En bout de table, Hikari et Irïllan échangeaient à propos d’un nœud que leur avait enseigné un marin de passage –le fils de Corsaire prétendait qu’il pouvait se défaire si on le tirait d’une certaine manière que Yulia ne comprenait pas. Leoda, de l’autre côté, expliquait à Nadejda comment on pouvait obtenir de l’huile à partir de carottes, ce qui ne semblait pas beaucoup l’intéresser. Pour sa part, Ashä s’était assise à côté d’Angora et, pour une fois, se tenait tranquille. Elle échangeait avec sa voisine sur un ton parfois complice, parfois taquin, mais plus apaisé et calme que lorsqu’elles se télescopaient jadis. La sabreuse avait fini la provocation, ou bien était-ce Angora qui s’était habituée au comportement de la jeune femme ? Yulia n’aurait su le dire mais, à en juger par leur attitude des derniers jours, on aurait pu jurer qu’elles étaient devenues amies.
— Où est Taylor ? demanda la jeune fille.
— Il est allé retrouver Hellshima quelque part, lui répondit Ashä.
Elle avait réussi à piquer un pot d’olives au vinaigre et les faisait sauter dans sa bouche. Elle en proposa à Angora, qui refusa poliment.

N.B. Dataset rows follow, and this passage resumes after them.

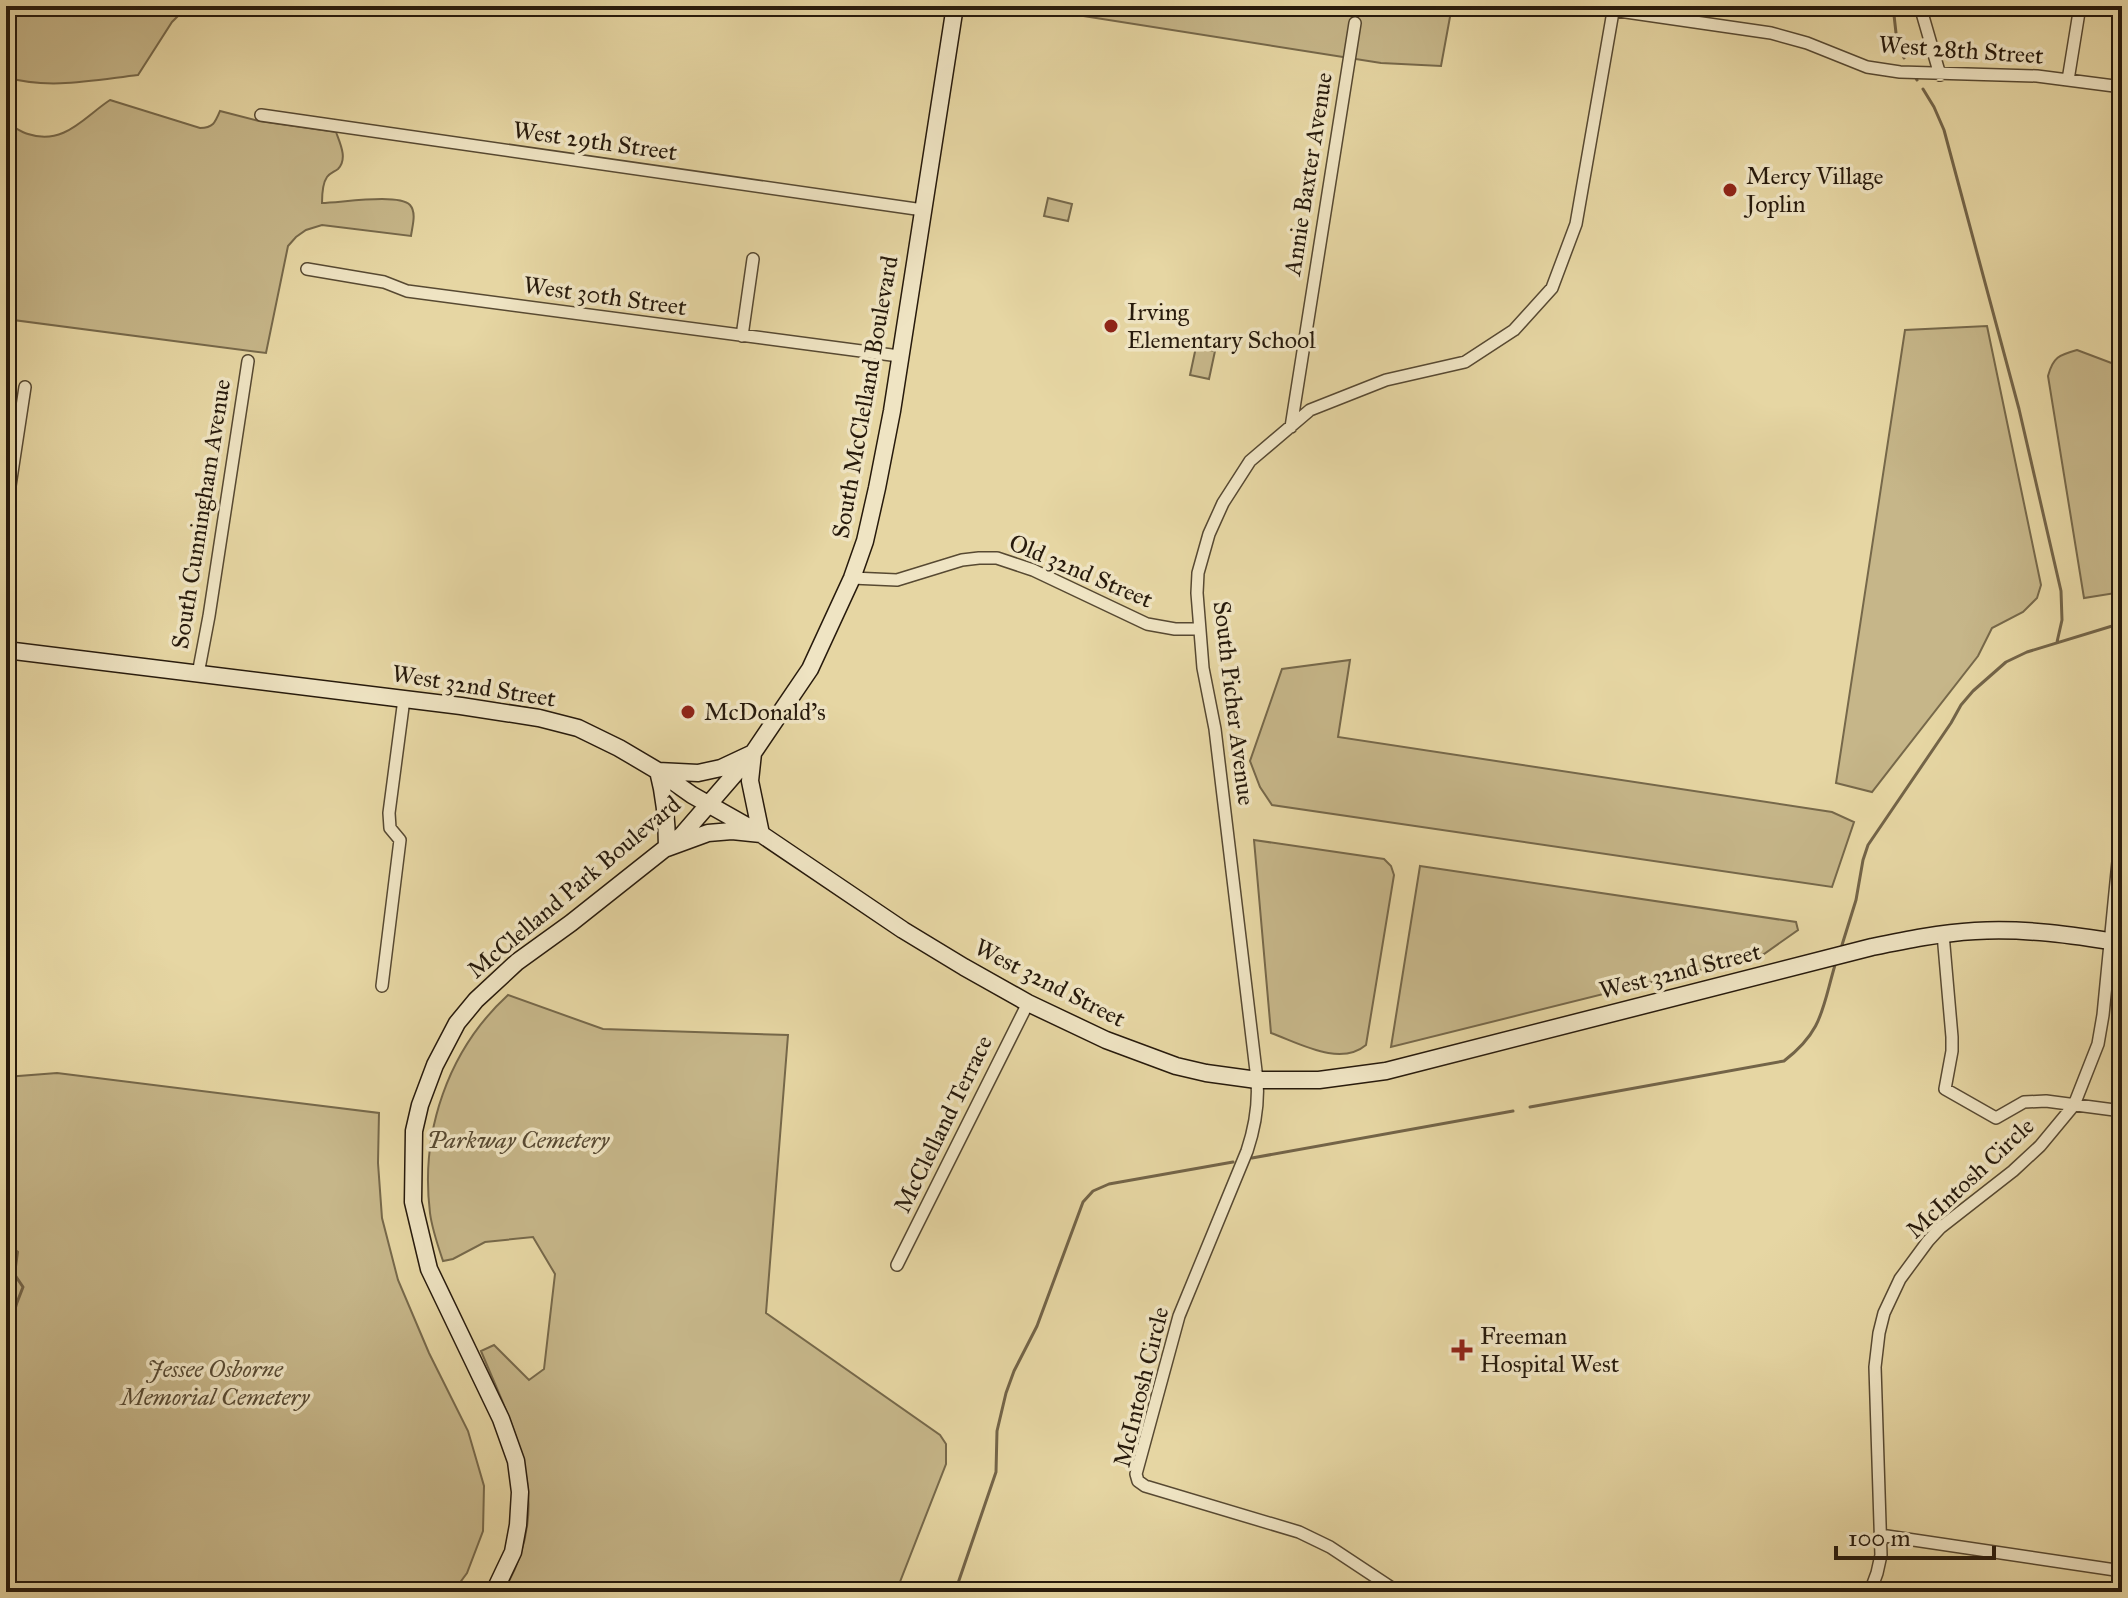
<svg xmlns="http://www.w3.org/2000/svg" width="2128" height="1598" font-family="'IM FELL Great Primer',serif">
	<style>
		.green { fill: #c6b689; stroke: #76684a; stroke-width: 2 }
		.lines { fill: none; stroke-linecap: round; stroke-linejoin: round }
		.stream { stroke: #736448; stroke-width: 3 }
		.street-casing { stroke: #574932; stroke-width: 14 }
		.secondary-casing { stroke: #271a0c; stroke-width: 19 }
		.street { stroke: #efe4c3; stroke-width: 11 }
		.secondary { stroke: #efe4c3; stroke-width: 16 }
		.poi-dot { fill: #8f2418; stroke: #efe4c3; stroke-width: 3 }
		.labels { text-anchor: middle; stroke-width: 7; stroke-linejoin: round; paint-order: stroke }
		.street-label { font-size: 24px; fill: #271a0c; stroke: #efe4c3 }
		.poi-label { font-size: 24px; fill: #271a0c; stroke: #efe4c3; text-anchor: start }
		.park-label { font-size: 24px; font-style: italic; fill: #574932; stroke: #efe4c3 }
	</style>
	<rect width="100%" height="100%" fill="#e6d6a3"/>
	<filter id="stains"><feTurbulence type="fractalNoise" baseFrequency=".0025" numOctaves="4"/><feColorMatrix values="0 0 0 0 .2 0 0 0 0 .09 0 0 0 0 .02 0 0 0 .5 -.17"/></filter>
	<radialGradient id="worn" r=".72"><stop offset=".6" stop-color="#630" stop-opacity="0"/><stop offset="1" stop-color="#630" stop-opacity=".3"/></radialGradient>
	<path class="green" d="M6,6H188L172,22L138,75C95,80 48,90 6,77Z
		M1020,6H1452L1441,66L1381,63Z
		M110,100L200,128C213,128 215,123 220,111L259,121L336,132C340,143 348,159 338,169C334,172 330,173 327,177C322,184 322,195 322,203C340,203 398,193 410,205C417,213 412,227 411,236L322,225L306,230L296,237L288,246L266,353L6,319V123C13,126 21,132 28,134C64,146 84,117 110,100Z
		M1048,198L1072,204L1068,221L1044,216Z
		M1987,326L2041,585L2037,598L2023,612L1992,628L1978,656L1872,792L1836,783L1905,330Z
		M1196,347L1215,351L1209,379L1190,375Z
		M2077,350L2122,367V592L2084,598L2048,376C2053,357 2059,355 2077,350Z
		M1350,660L1338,737L1832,812L1854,822L1832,887L1272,805L1260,787L1250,761L1282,669Z
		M1254,840L1384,859L1391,866L1394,875L1366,1045C1340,1067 1299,1043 1271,1033Z
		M1420,866L1796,922L1798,930L1764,954L1391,1047Z
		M508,995L603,1029L788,1035L766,1313L940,1435L946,1444V1464L896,1592H503C556,1504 516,1435 481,1351L494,1345L529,1380L544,1369L555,1274L533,1237L485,1242L453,1259L443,1261C438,1246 432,1229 430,1213C420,1132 448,1050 508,995Z
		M57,1073L379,1113L378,1163L382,1218L398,1280L429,1353L468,1431L484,1486L483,1531L467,1573L453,1592H20L6,1586V1340L18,1252L6,1242V1077Z"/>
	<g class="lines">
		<path class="stream" d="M1893,6L1897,42L1904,58
			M1916,78L1917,80
			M1923,89L1934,107L1944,130L2019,409L2061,591L2062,620L2057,642
			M1842,945L1856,900L1863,860L1868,845L1951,723L1961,705L1973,691L2006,662L2027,652L2122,623
			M1530,1107L1784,1061C1823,1031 1822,1009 1835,965
			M1252,1158L1513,1111
			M6,1262L23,1287C13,1310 8,1331 6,1356
			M955,1592L996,1472L997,1431L1006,1393L1014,1371L1037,1326L1083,1202L1093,1191L1109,1184L1233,1162"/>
		<defs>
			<path id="street" d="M1920,6L1940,75
				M1612,10L1771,33L1807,43L1867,67L1900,72L2037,76L2122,87
				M2068,80L2080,6
				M261,115L923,210
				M307,269L384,282L407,291L899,356
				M742,336L753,259
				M1291,427L1355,23
				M6,512L25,387
				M852,578L897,580L962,560L979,558H997L1033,570L1147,624L1175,629H1200
				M198,674L209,616L248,361
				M1943,934L1952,1037V1051L1945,1089L1996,1118L2024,1102L2046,1101L2122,1111
				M382,986L400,840L390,828L389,813L404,699
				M897,1265L1028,1003
				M1880,1535L2122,1571
				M1398,1592L1330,1547L1299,1532L1145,1486L1138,1481L1136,1474L1179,1316L1247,1151C1256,1124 1260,1099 1256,1071L1215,729L1203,668L1197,593L1198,573L1209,534L1223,503L1250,461L1310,410L1386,380L1465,362L1514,330L1552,288L1576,224L1614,6
				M1870,1592L1877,1573L1881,1555L1875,1367L1879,1333L1884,1313L1900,1279L1928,1241L1940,1228L2013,1171L2040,1146L2074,1105L2098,1044L2103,1015L2122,821"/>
			<path id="secondary" d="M6,650L461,706L539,718L578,728L619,748L658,771L692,795L761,834L903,930L964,967L1028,1003L1106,1040L1176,1066L1206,1073L1257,1080H1319L1386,1071L1872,947C1906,940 1940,933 1975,931C2025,928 2073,935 2122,943
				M753,753L750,781L761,834L732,831L708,833L667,848C667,821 665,797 658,771L698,773L721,768Z
				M494,1592L513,1552L518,1525L520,1492L516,1461L501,1419L429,1269L413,1202L414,1131L420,1105L435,1065L457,1023L476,1000L517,962L571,923L682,835L753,753L810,669L852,578L865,541L877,488L892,411L955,6"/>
		</defs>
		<use href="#street" class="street-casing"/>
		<use href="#secondary" class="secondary-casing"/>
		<use href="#street" class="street"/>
		<use href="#secondary" class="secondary"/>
	</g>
	<g class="poi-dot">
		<circle cx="1730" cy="190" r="8"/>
		<circle cx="1111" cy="326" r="8"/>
		<circle cx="688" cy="712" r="8"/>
		<path d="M1458 1338h8v8h8v8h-8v8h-8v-8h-8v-8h8z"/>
	</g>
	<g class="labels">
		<g class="street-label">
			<text transform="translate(1961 50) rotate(4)" y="8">West 28th Street</text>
			<text transform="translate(595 141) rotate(8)" y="8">West 29th Street</text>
			<text transform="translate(1308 174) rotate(-81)" y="8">Annie Baxter Avenue</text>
			<text transform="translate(605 296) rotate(8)" y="8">West 30th Street</text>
			<text transform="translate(865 397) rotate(-80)" y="8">South McClelland Boulevard</text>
			<text transform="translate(201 514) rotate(-81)" y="8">South Cunningham Avenue</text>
			<text transform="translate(1081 571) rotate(23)" y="8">Old 32nd Street</text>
			<text transform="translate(474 686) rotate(9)" y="8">West 32nd Street</text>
			<text transform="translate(1234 703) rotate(83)" y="8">South Picher Avenue</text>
			<text transform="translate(574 887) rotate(-40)" y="8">McClelland Park Boulevard</text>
			<text transform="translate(1680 971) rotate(-14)" y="8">West 32nd Street</text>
			<text transform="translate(1050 983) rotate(27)" y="8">West 32nd Street</text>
			<text transform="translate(943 1124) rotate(-64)" y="8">McClelland Terrace</text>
			<text transform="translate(1970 1178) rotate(-43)" y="8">McIntosh Circle</text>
			<text transform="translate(1141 1387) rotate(-76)" y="8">McIntosh Circle</text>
		</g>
		<g class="poi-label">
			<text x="1746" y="184">Mercy Village<tspan x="1746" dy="28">Joplin</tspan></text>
			<text x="1127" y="320">Irving<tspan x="1127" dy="28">Elementary School</tspan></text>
			<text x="704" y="720">McDonald's</text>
			<text x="1480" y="1344">Freeman<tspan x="1480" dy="28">Hospital West</tspan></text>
		</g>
		<g class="park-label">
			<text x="518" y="1148">Parkway Cemetery</text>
			<text x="215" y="1377">Jessee Osborne<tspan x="215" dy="28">Memorial Cemetery</tspan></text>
		</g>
	</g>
	<rect width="2128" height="1598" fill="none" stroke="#e6d6a3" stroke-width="32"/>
	<rect x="8" y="8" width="2112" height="1582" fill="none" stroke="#271a0c" stroke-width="4"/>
	<rect x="16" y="16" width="2096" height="1566" fill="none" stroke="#271a0c" stroke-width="2"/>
	<path d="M1836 1546v12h158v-12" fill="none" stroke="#271a0c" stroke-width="4"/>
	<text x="1848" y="1546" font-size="24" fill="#271a0c" stroke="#efe4c3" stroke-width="6" paint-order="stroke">100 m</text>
	<rect width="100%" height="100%" filter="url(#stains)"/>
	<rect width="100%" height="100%" fill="url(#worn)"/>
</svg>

— De ce que j’en sais, reprit-elle, notre Vigie a pris contact avec la pègre Ātoli. Si Connor a foutu les pieds à la Capitale, ces gars doivent être au courant.
Emy Lynch apporta deux carafes d’eau et se permit d’intervenir :
— Les mafieux d’Āto ne quittent que rarement le quartier des Lanternes, mais la diaspora Ātoli est établie un peu partout, chez les riches comme chez les pauvres… Ils sont beaucoup plus discrets que nos crapules locales.
— Tu es en bon rapport avec eux ? questionna Angora.
— Ils sont pas venus me casser les couilles, donc j’imagine qu’on se tolère.
La Dragon haussa les épaules, l’air de se demander à quel genre de réponse elle avait bien pu s’attendre.
Yulia termina sa bouillie sans grand plaisir. D’un revers de manche, elle s’essuya la bouche et se retourna vers Yssandre qui se levait avec son bol.
— Allez, on reprend ? proposa-t-elle, affectant un entrain qu’elle était loin de réellement posséder.
— Pas tout de suite… Taylor m’a dit de l’attendre pour la leçon de ce soir.
— Pourquoi ?
— Patiente, et tu sauras.
Une réponse typique du comédien. Yulia fit la moue, vexée. Elle appréciait beaucoup Yssandre, mais son flegme l’irritait parfois. Objectivement, Taylor avait la même façon de repousser les explications à plus tard, mais lui au moins y mettait les formes.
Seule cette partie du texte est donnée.